Required task A »
Translate this sentence from the text about the children and young people's biodiversity assembly into French: "Malcolm Noonan, Minister responsible for Nature, Heritage and Electoral Reform, committed to respond to the CYP Assembly."
Required task B »
Reproduce word for word the section of the text about the children and young people's biodiversity assembly that begins at "Two weekends in" and stops after "children’s environmental rights.".
Required task C »
Write the next part of the text about the children and young people's biodiversity assembly, picking up after its final sentence.

Text shown »
--

Ran from June 2022 to January 2023

Website

https://cyp-biodiversity.ie/

‍Commissioning

The CYP Assembly was commissioned by the Department of Housing, Local Government and Heritage to compliment the adult assembly on the same theme.

Remit

The Assembly was tasked with the same remit as the adult assembly: providing recommendations on how the State can improve its response to the issue of biodiversity loss and informing government policy on this issue.

Commitment to Respond

Malcolm Noonan, Minister responsible for Nature, Heritage and Electoral Reform, committed to respond to the CYP Assembly.

Duration

Two weekends in October 2022, with an online pre-assembly onboarding gathering that took place in September 2022.

Governance

The Young Advisory Team comprising nine children and young people from across Ireland, aged 8-16, worked with experts in children’s participation, deliberative democracy and biodiversity from Dublin City University, University College Cork, and terre des hommes, an international organization with a focus on children’s environmental rights.

Delivery Bodies

An intergenerational team of Young Advisory Team and the independent research consortium. The Young Advisors met with the adult project team online twice a month from June 2022 to co-design the assembly process, plus a residential weekend in September 2022 to prepare the assembly.

Participant Recruitment

Standard democratic lottery approaches that rely on postal invitations or phone numbers are difficult to replicate with children and young people. Children and young people aged 7-17 from across Ireland were invited to register their interest in being an Assembly member. From the pool of 510 applicants, the final 35 Assembly members were selected, stratified according to six characteristics: gender, ethnicity, urban-rural, geography, age, disability.

--

Data listing »
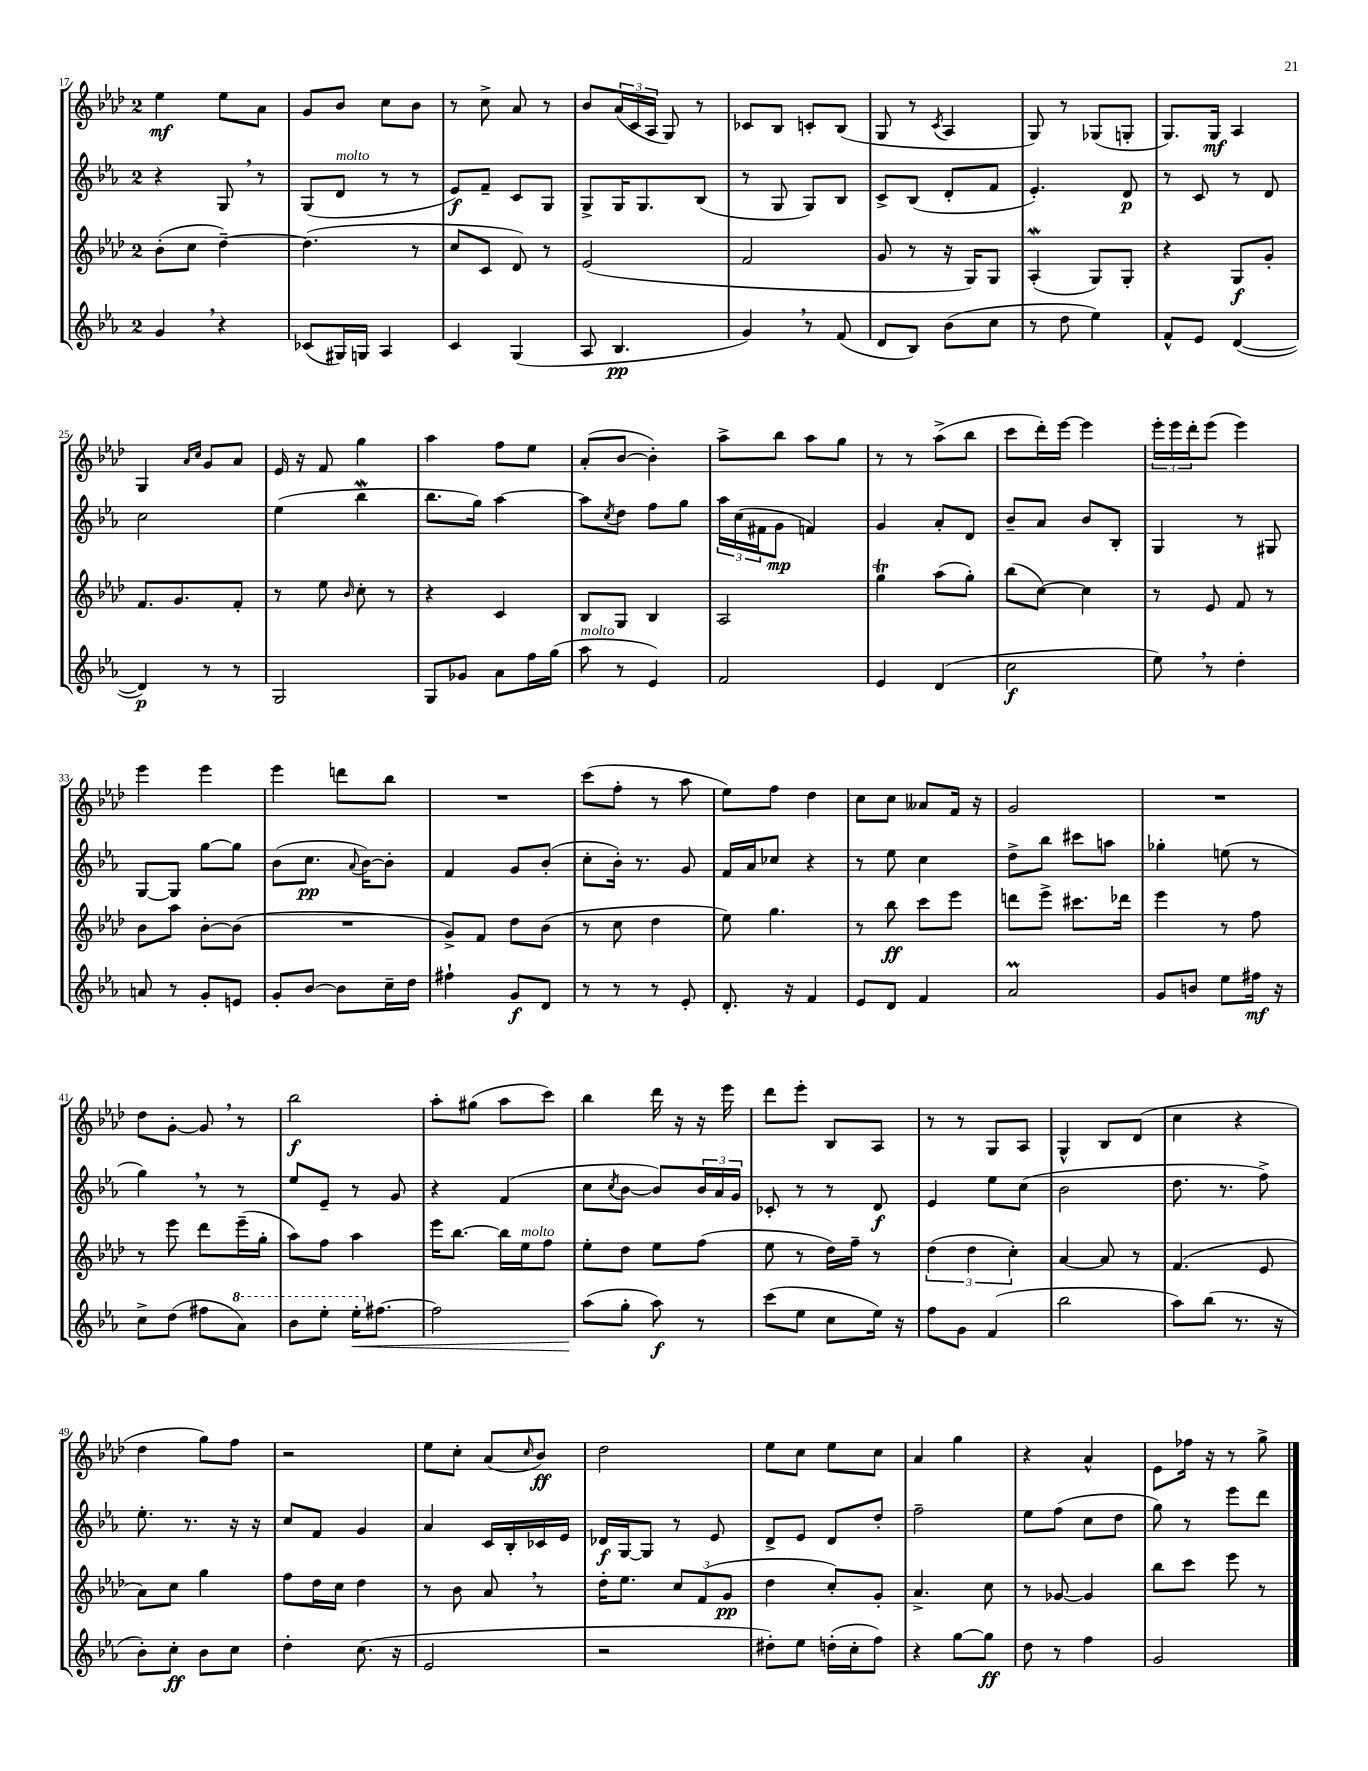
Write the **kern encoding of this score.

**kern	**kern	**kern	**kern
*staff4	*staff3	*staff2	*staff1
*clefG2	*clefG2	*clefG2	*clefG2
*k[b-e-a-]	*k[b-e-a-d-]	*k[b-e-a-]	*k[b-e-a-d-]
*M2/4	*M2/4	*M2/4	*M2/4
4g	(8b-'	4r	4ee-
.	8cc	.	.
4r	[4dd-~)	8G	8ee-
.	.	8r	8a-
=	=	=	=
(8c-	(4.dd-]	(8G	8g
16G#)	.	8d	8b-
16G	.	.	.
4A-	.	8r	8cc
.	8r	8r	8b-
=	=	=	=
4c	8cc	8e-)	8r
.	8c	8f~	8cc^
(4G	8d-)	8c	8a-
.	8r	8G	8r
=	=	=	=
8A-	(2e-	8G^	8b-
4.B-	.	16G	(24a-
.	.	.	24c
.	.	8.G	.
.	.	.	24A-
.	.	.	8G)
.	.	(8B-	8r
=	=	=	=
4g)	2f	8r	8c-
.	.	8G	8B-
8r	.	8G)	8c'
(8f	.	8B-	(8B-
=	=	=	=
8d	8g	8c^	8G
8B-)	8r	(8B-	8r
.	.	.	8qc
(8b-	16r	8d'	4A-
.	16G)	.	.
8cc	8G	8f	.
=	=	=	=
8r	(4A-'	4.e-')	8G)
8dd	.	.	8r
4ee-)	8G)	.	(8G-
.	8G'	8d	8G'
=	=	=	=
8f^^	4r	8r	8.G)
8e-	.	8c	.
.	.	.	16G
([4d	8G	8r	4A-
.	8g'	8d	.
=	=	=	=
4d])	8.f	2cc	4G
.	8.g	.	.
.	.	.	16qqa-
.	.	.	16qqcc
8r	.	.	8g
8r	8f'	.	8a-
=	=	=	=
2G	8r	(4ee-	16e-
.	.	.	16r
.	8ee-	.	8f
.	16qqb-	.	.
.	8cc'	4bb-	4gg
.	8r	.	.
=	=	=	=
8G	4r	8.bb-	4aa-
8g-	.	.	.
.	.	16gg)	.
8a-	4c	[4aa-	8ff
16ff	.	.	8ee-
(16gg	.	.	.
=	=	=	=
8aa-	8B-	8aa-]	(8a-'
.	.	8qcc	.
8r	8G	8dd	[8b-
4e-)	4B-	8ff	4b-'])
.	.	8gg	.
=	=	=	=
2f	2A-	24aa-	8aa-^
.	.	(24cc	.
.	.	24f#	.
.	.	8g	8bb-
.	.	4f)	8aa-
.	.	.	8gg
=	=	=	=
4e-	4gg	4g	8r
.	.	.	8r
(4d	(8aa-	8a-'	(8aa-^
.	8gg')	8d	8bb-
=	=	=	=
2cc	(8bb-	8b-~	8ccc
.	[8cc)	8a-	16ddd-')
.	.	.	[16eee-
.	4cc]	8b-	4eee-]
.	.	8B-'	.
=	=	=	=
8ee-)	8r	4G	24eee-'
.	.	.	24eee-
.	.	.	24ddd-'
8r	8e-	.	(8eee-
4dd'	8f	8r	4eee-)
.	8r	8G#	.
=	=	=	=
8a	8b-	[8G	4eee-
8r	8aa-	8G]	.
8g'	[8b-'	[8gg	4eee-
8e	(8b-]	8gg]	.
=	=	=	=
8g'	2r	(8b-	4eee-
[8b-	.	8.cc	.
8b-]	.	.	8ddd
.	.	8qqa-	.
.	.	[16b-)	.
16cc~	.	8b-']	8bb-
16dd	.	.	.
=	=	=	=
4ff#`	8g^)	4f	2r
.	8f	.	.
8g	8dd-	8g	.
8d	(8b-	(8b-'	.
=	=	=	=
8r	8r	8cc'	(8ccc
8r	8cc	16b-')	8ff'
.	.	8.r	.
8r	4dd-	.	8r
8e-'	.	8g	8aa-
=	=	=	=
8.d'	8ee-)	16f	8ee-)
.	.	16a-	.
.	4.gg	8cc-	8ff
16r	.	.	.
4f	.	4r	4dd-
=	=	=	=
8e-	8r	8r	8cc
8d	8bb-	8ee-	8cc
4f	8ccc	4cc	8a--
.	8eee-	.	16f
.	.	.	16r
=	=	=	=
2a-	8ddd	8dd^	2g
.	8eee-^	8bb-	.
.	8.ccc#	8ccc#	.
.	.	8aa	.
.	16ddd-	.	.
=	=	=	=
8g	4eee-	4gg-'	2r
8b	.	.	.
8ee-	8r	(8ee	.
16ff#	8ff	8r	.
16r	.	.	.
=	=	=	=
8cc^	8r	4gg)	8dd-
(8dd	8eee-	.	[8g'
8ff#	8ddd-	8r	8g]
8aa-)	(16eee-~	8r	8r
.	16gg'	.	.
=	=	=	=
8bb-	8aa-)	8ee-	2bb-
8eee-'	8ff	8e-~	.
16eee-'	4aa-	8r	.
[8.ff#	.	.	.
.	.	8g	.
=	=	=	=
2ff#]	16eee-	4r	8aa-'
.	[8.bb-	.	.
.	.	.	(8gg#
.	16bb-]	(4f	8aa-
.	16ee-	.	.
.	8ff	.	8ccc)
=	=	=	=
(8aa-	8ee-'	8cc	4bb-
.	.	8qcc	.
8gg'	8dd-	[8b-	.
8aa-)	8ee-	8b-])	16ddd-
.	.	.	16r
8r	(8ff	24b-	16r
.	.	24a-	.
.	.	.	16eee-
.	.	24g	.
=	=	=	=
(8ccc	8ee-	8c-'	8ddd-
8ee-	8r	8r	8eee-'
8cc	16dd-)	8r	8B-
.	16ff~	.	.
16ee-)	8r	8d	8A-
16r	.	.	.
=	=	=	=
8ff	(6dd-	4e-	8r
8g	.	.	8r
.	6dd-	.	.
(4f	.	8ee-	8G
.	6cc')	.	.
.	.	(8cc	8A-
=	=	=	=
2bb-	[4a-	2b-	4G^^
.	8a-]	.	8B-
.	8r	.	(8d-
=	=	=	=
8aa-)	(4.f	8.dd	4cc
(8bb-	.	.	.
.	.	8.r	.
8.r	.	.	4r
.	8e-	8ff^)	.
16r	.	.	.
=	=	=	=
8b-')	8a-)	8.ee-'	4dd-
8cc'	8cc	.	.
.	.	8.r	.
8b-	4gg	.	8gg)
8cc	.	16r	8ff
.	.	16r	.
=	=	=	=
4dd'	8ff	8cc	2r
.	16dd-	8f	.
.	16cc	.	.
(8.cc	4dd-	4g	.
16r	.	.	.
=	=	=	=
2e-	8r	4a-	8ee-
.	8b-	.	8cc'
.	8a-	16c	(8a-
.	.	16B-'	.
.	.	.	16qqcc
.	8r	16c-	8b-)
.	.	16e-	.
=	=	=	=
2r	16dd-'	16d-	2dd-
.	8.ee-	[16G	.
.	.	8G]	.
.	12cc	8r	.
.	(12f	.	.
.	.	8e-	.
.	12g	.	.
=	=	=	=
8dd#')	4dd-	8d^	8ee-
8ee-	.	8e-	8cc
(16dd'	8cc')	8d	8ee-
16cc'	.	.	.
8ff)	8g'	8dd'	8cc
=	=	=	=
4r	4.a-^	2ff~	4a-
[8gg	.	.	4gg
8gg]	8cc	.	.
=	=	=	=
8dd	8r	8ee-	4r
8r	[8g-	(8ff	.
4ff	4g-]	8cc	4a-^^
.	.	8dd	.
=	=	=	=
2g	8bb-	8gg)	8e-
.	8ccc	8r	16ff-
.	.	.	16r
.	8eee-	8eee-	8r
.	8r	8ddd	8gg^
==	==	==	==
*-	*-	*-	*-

--

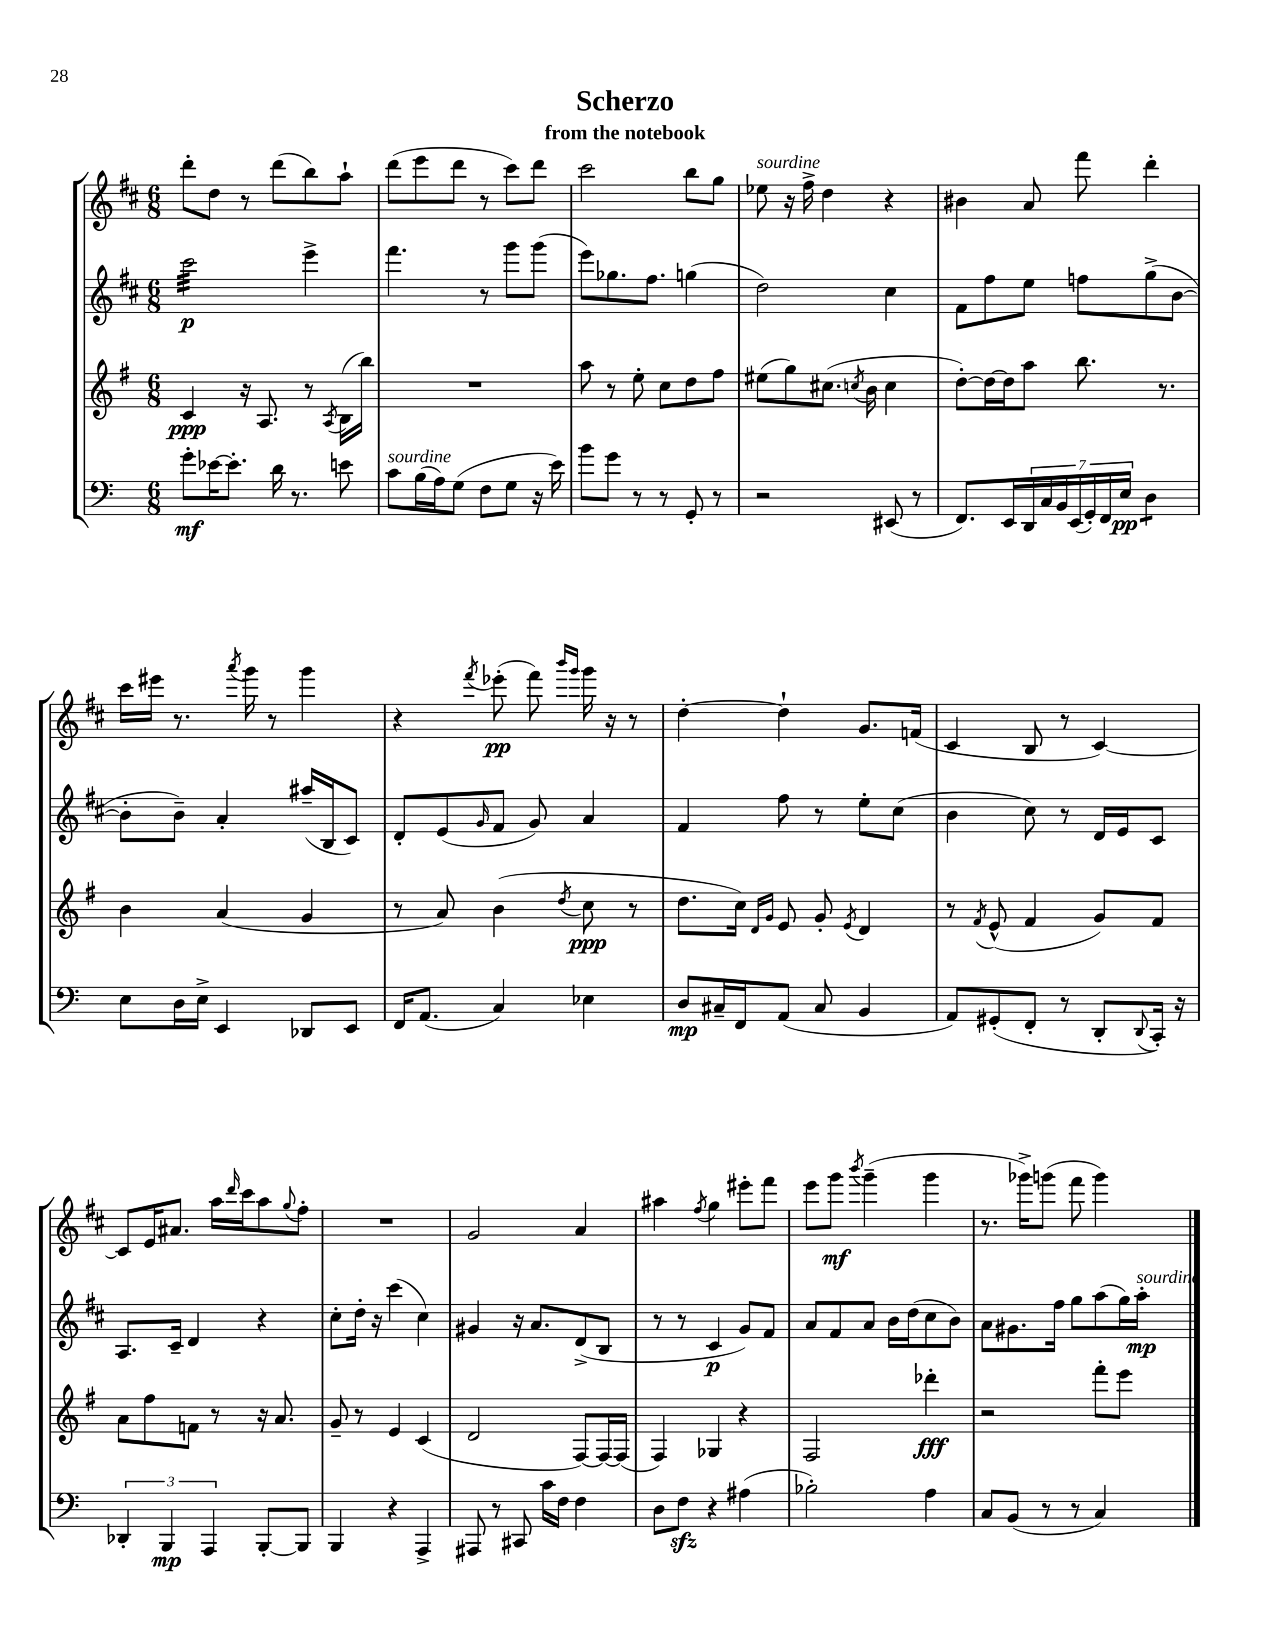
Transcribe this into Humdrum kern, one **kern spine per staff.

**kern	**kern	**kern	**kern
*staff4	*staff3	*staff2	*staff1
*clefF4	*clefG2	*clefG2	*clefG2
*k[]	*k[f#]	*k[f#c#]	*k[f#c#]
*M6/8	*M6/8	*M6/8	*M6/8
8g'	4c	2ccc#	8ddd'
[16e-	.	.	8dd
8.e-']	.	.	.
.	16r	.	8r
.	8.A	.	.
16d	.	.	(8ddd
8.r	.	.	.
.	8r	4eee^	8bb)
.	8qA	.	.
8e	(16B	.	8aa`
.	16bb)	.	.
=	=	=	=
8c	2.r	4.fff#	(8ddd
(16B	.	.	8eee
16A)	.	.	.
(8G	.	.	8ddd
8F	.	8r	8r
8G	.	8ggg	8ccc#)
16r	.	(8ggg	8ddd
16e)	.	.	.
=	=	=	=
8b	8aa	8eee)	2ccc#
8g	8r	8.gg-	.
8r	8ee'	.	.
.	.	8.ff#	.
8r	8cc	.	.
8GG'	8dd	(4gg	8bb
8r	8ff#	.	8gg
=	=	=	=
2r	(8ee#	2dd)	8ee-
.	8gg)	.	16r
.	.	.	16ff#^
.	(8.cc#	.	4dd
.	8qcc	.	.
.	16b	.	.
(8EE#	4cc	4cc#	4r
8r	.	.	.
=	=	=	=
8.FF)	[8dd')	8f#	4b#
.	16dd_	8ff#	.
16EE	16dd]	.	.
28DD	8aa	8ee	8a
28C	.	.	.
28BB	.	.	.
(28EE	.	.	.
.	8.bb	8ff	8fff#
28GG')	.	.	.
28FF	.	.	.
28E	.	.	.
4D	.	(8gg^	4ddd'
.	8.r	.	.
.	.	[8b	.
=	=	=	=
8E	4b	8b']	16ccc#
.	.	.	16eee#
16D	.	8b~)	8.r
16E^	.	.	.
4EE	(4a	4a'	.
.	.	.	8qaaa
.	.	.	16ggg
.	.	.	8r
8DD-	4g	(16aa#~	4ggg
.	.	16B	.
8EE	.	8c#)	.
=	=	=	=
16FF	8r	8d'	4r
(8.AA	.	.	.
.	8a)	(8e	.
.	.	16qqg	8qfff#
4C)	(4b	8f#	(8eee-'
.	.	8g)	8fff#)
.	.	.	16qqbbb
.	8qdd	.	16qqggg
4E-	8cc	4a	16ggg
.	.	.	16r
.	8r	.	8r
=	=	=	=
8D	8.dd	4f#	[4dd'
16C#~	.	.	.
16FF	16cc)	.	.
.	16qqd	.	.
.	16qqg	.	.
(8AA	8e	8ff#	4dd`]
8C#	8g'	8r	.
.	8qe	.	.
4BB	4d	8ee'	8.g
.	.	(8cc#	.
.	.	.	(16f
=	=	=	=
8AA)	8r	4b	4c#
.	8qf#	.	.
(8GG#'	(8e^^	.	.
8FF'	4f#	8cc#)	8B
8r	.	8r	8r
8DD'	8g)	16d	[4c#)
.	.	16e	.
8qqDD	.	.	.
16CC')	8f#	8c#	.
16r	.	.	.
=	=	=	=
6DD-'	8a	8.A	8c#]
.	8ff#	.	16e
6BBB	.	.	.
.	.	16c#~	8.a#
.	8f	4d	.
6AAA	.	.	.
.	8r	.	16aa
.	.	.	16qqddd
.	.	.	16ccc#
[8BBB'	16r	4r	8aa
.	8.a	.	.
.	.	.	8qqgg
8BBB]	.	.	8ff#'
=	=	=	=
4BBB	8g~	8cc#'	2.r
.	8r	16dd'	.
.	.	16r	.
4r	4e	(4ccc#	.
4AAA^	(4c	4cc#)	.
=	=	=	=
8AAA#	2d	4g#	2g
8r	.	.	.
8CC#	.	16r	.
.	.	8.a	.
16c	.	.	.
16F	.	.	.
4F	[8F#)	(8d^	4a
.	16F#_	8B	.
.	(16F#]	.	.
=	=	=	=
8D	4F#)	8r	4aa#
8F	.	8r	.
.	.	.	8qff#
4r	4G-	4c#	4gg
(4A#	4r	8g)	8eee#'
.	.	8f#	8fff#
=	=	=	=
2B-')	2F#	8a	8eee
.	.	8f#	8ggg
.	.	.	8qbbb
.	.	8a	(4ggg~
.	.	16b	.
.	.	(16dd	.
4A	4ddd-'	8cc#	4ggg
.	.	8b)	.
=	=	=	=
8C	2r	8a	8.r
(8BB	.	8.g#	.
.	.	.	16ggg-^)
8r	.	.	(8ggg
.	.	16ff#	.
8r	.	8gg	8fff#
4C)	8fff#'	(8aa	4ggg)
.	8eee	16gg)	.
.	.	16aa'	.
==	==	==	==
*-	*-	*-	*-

--

Final answer A »
Malcolm Noonan, ministre chargé de la Nature, du Patrimoine et de la Réforme électorale, s'est engagé à répondre à l'Assemblée CYP.

Final answer B »
Two weekends in October 2022, with an online pre-assembly onboarding gathering that took place in September 2022.

Governance

The Young Advisory Team comprising nine children and young people from across Ireland, aged 8-16, worked with experts in children’s participation, deliberative democracy and biodiversity from Dublin City University, University College Cork, and terre des hommes, an international organization with a focus on children’s environmental rights.

Final answer C »
Structure

Before the assembly, an onboarding session was held online to help the children and young people to get to know each other. Family Groups were established (with much-loved mascots!) with children and young people of similar ages, which enabled the Assembly members to connect with others of the same age and receive age-appropriate wellbeing support throughout the process.

The first weekend focused on learning and deliberation, enabling members to get to know each other, learn about children’s rights and deliberative democracy, biodiversity loss and its drivers. An afternoon nature walk, and scavenger hunt allowed members to explore the local woods. Members broke into theme groups to explore particular drivers: habitat loss, climate change, invasive species, overexploitation, and pollution.

Between the two weekends, the assembly members were tasked with carrying out their own independent investigation in their communities using a ‘mission pack’ created by the project team. This included interviewing members of their community and developing biodiversity maps of their local area.

In the second weekend, the members considered the learnings from the first weekend and developed their collective vision and calls for action. They were invited to imagine their vision for Ireland’s future and worked in their theme groups to create calls to action. At the end of the first day, the project team reviewed and collated the vision statements and calls to action and presented them back to the members. On the final morning, the Assembly presented its calls to action to Malcolm Noonan, Minister of State for Heritage, and Electoral Reform.

During the weekends, the Young Advisors took on different roles, including co-facilitation, capturing the assembly through film, photography, and mural illustrations, and encouraging and supporting Assembly Members.

Facilitation

The assembly was facilitated by the project team, often in collaboration with young advisors. A range of creative activities were organized to engage members.

As well as the family groups, assembly members were also placed into one of five mixed-age Theme Groups for the learning and deliberation phases. Each Theme Group focused on a key driver of biodiversity loss and was co-facilitated by adult members of the project team and Young Advisors.

EvidenceBase

The project team worked with the Young Advisory Team to identify relevant evidence and witnesses. Care was taken to translate materials into language that was accessible to the age distribution of the assembly and to develop creative activities to aid learning and dialogue.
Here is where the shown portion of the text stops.